We often hear about the promise of big data for organizations to improve everything from inventory fulfillment to marketing strategies, but rarely do we get the nitty-gritty details of how it might be done and with what tools. That’s why this article from Ben Lorica, the chief data scientist at O’Reilly Media Inc. is so refreshing, it details the growth of a promising new open source big data engine and how some companies are using it to their advantage.
Apache Spark is an open source cluster computing system that purports to scour through big data at 100 times the speed of alternative engines such as Hadoop MapReduce. It delivers such speed by allowing for in-memory computing rather than a disk-based system and also aims to make developers’ jobs easier by allowing them to code in Scala, Java, and Python. The project is built upon the Berkeley Data Analytics Stack. The first ever Spark Summit is taking place in San Franciso on Dec. 2 and will feature real-world examples of Spark in action from the likes of Yahoo, Amazon.com, and Cloudera.
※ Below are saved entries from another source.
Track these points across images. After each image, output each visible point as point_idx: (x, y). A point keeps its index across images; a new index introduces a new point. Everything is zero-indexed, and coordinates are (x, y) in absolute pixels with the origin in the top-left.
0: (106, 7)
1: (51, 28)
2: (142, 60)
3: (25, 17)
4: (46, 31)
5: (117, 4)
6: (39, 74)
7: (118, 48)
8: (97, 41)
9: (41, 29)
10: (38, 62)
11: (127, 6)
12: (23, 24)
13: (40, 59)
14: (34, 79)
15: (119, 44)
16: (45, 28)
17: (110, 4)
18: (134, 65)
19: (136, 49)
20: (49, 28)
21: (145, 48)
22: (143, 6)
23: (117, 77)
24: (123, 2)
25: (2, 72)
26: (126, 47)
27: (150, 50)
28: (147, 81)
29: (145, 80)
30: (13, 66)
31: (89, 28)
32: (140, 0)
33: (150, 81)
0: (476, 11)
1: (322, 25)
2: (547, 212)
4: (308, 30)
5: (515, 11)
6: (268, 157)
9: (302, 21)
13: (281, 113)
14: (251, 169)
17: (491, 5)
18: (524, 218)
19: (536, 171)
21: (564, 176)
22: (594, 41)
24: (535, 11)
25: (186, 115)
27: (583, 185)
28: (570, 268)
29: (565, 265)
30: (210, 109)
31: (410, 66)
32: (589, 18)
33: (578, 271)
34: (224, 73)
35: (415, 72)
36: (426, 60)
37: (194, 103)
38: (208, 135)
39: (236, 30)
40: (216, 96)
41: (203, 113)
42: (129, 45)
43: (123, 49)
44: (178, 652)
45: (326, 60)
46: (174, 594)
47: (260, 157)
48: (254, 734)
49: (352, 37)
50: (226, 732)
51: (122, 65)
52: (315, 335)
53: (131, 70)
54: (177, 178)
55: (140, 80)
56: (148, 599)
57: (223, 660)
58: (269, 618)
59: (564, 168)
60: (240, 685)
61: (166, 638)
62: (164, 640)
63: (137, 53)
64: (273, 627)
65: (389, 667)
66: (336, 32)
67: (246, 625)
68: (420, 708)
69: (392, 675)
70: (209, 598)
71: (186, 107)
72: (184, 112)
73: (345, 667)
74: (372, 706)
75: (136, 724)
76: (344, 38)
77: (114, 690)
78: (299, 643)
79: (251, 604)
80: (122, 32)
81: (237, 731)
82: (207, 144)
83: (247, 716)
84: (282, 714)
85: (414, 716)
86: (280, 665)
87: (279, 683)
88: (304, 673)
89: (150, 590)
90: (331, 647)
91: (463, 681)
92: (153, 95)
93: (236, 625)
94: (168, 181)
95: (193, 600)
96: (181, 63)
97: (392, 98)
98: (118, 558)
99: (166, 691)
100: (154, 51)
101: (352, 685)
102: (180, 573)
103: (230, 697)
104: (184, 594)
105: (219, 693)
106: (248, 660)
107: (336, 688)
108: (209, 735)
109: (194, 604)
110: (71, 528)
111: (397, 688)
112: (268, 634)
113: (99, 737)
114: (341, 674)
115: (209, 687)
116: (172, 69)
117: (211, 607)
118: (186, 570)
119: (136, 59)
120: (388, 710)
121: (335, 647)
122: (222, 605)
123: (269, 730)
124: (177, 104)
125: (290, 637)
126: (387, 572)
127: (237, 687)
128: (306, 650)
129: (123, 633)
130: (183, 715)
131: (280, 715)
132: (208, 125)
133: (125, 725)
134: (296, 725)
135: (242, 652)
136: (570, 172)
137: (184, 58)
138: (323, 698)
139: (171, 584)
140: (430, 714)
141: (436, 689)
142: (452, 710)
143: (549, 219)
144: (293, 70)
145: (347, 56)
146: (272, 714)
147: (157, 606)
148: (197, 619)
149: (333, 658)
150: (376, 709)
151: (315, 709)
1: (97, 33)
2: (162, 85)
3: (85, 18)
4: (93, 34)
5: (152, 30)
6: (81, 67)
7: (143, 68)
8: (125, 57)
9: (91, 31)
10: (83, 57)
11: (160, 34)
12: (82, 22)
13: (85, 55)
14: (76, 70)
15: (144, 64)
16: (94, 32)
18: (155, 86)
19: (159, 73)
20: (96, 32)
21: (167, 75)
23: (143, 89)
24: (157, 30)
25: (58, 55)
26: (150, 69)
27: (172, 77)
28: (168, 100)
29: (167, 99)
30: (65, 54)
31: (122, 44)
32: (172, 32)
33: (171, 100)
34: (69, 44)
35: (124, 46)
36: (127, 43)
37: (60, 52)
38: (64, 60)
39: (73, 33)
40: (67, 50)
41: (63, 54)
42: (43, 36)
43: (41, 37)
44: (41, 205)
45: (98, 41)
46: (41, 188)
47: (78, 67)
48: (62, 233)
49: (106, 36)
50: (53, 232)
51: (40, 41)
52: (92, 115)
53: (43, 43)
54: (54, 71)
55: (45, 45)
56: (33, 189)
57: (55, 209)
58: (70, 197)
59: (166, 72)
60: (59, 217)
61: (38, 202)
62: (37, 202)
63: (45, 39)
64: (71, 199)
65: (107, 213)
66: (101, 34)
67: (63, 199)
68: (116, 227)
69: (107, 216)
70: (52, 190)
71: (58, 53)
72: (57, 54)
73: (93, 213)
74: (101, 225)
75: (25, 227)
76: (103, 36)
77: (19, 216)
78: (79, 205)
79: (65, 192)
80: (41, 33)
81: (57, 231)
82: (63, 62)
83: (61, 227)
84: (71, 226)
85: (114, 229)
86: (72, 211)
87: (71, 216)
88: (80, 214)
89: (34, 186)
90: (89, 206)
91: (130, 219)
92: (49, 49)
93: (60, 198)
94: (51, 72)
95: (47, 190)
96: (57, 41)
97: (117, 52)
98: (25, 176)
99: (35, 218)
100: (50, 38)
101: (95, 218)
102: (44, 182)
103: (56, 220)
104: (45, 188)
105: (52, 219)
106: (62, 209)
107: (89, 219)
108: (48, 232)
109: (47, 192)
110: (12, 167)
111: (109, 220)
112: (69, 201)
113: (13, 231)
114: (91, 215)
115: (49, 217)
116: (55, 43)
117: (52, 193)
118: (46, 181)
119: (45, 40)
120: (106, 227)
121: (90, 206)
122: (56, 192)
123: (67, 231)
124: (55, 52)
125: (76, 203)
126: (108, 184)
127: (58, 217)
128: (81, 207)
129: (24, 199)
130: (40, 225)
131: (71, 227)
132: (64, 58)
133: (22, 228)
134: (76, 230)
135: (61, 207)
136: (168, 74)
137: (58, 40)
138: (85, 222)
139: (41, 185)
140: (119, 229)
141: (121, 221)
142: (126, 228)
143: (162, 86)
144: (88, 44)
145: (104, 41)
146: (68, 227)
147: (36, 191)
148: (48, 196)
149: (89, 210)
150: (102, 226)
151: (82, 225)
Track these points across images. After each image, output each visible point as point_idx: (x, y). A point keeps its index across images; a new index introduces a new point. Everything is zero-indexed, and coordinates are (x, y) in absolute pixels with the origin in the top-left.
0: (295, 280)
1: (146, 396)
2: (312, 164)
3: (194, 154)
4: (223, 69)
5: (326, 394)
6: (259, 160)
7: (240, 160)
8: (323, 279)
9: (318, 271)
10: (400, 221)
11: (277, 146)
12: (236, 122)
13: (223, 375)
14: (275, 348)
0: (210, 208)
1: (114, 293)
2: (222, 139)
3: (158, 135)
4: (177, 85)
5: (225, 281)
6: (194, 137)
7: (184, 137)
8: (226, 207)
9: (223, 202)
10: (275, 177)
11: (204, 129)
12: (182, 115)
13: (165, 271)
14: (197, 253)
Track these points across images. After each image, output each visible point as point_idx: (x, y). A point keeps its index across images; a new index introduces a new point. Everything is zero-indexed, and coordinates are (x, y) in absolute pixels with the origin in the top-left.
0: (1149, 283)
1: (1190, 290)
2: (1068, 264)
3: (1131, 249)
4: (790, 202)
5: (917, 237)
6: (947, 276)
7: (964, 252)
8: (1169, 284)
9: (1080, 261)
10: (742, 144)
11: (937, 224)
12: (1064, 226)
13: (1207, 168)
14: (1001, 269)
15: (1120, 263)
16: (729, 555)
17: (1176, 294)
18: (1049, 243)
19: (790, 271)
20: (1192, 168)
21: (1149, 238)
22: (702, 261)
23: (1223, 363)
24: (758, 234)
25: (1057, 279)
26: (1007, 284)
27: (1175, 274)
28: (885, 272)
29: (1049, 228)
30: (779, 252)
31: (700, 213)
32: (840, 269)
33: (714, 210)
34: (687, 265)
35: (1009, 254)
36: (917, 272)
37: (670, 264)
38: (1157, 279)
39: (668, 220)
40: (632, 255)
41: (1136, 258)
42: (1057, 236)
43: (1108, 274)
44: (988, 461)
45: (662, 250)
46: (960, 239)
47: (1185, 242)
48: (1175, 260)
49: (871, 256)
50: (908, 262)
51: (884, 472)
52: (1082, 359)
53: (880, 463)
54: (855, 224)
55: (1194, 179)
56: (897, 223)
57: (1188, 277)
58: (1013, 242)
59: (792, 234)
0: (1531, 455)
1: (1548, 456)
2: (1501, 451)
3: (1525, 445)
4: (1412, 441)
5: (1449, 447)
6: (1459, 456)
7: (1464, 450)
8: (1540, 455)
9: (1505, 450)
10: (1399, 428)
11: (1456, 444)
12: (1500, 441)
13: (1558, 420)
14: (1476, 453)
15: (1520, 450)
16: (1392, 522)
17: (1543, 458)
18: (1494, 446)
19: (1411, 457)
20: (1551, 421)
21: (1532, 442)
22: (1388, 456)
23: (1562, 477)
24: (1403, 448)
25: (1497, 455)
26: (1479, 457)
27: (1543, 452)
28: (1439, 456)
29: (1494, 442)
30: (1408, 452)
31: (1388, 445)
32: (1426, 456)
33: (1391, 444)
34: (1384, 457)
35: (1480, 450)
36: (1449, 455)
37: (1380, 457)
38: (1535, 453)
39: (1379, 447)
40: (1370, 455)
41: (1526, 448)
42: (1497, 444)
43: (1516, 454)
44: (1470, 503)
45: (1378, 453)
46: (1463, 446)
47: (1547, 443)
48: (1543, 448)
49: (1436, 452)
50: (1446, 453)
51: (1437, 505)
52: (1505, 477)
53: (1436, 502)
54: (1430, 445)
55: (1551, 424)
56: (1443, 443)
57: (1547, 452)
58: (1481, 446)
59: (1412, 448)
Perhaps most importantly for those in line-of-business roles is the trend of developers finding a way to represent the terabytes of data involved in an analysis with visual representation. That means the complex analysis could soon be more accessible to business users through the tools they’re already accustomed to working with for these purposes. Take the example of ClearStory, a startup that built a platform to allow users to bring together several data sources and produce a visual graphic of the analysis.
While Spark is still a young platform that still hasn’t hit version 1.0, it counts 67 contributors in its community and is being deployed at some companies where real-time data analysis is crucial. With a summit coming up that will feature case studies from major Web brands like Yahoo, you can expect this is one platform you’ll be hearing a lot about in 2014.